Protein Powders Vs The High Protein Diet

Protein is everywhere from powdered shakes, bars, to energy drinks, even the common everyday food brands are making high protein versions of their product like Mars Protein, it has become a multi million dollar industry and part of the 21-century fitness culture. But why the hype and popularity? Are there health risks from taking too much protein? How much is too much? And what is best for building muscle: protein powders Vs a healthy diet high in natural proteins?

How Protein Works

When we digest and absorb protein, it is broken down into its Amino acids, and those amino acids will do two things:
1) Stimulate the muscle to grow.
2) Provide building blocks to be incorporated into the muscle to build new muscle tissue.¬†Athletes or anyone in training require a little more protein, the best way to increase your protein intake is by food not supplement however supplements can be a convenience if you’re not able to increase by food intake.

Can Protein Be Dangerous?

No, but it can be possible for it to affect your kidneys if misused, never exceed the label advised amount of supplement per serving.

Recently the BBC did a study on a young male for six weeks; they replaced his protein supplement intake for food based protein only.
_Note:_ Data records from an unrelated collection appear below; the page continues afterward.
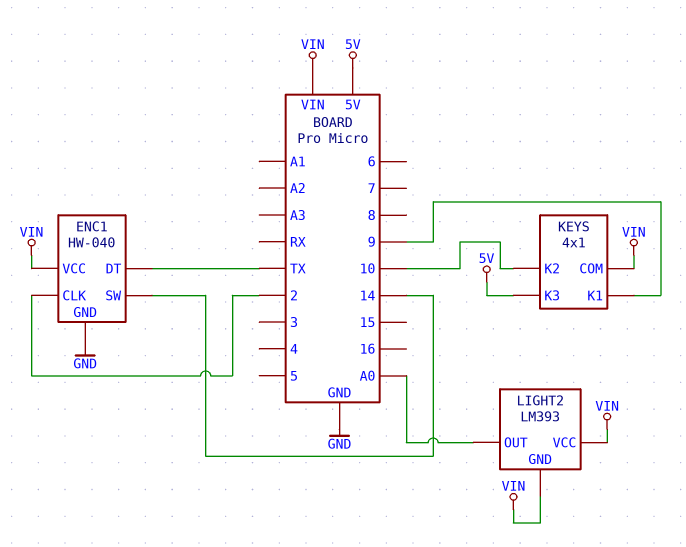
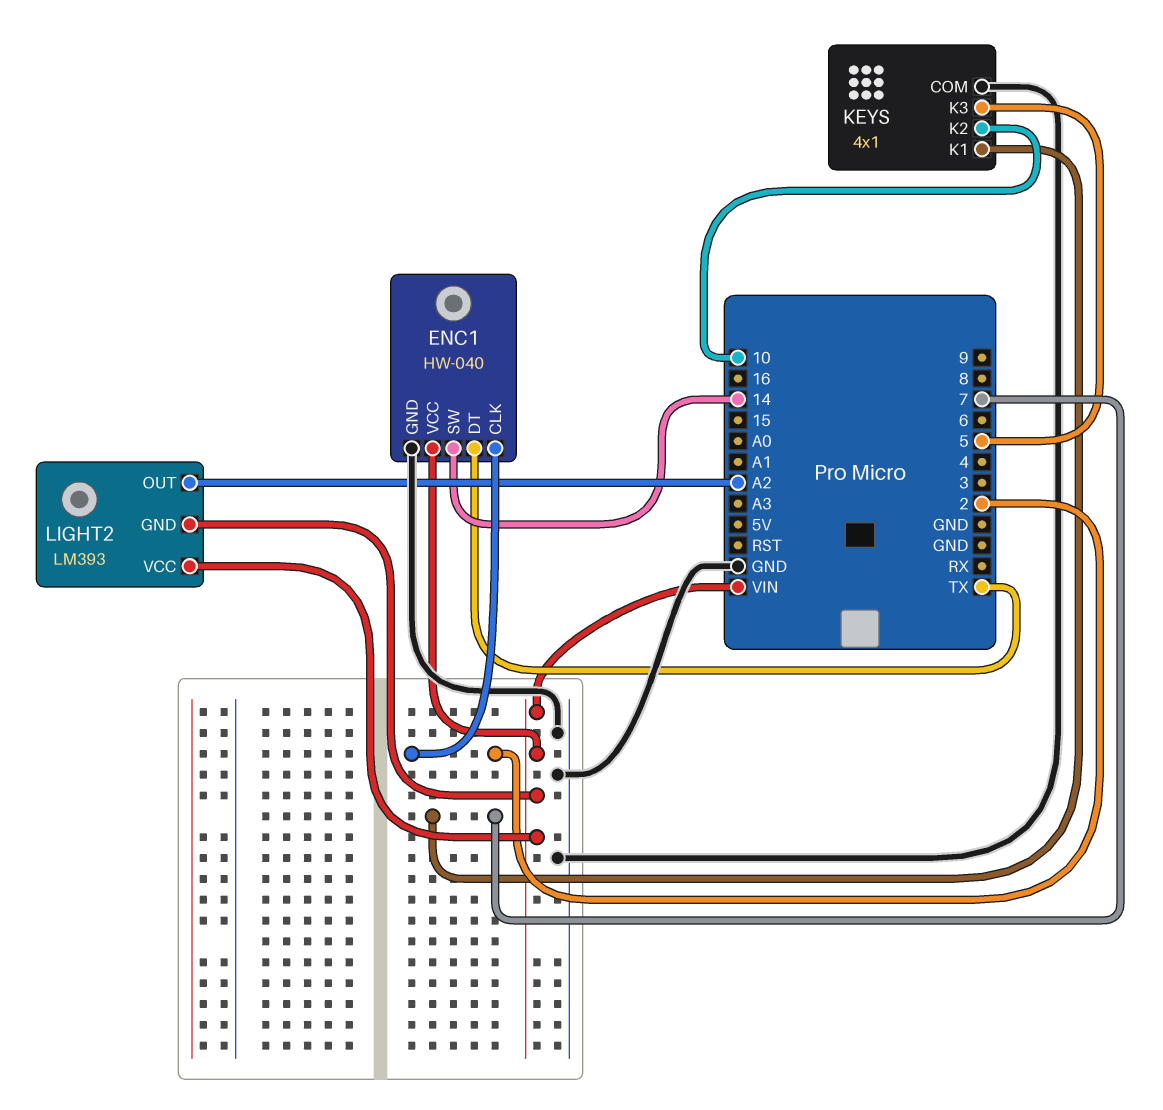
KEYS pin COM: VIN -> GND
KEYS pin K1: 9 -> 7
KEYS pin K3: 5V -> 5
LIGHT2 pin OUT: A0 -> A2

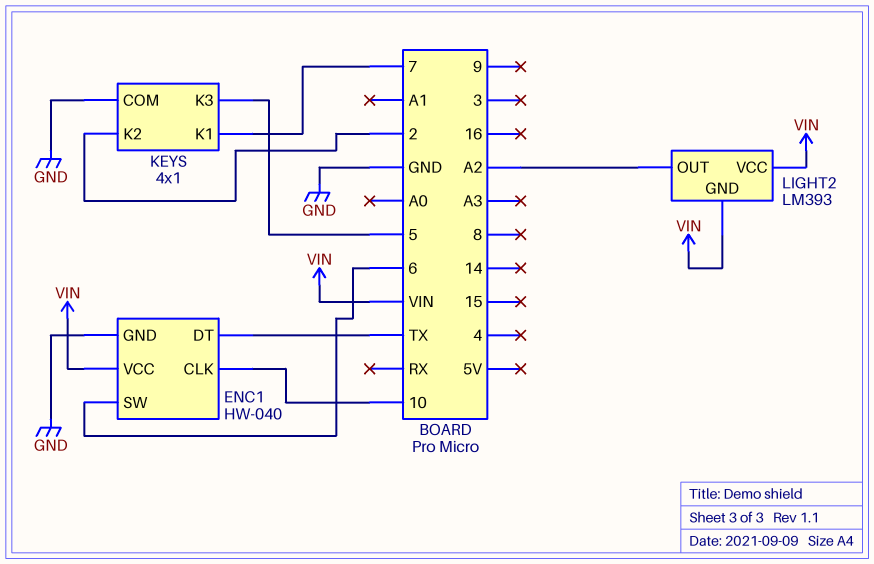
ENC1 pin CLK: 2 -> 10
ENC1 pin SW: 14 -> 6
KEYS pin K2: 10 -> 2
His previous protein supplement diet consisted of daily intakes of 60grams of protein powder in the morning and one after his workout at the gym in all he took 120grams of protein powder a day in shakes; he also ate between 4 to 5 meals a day with his protein shakes.

After his six week period of only natural food based proteins, working out in the gym and spreading his meals evenly throughout the day; he gained 1kg of muscle; increasing his lean muscle mass by a kilo. Switching his shakes to a food first approach getting the protein naturally from food instead of shakes, the participant increased his metabolic rate by 100 kilocalories a day.

(The reason behind the hype of a high protein diet is to enhance your metabolic rate burning more calories at rest)

Weight Training and Protein

Weight training at a professional level requires more protein as your body is in demand for it for a faster recovery. While off season bulking try putting as much size on as possible, we suggest your food intake 5000 to 6000 calories a day, 500 to 600 carbs a day and 250 to 300 grams of protein a day.

A lot of food is needed to put the size of muscle on, but the amount of protein required to put the size on isn’t possible to just get from food, supplementation is a requirement.

Supplementing Protein Isn’t All Bad

Supplements can be helpful and do work but you need to use them along side the key foods, the downfall is that many people do use protein supplements as a substitute for food, not a supplement. If you’re taking it too much or not at the right time, you may be wasting your money.

Food is the best source of protein and supplements are a convenient source when used correctly.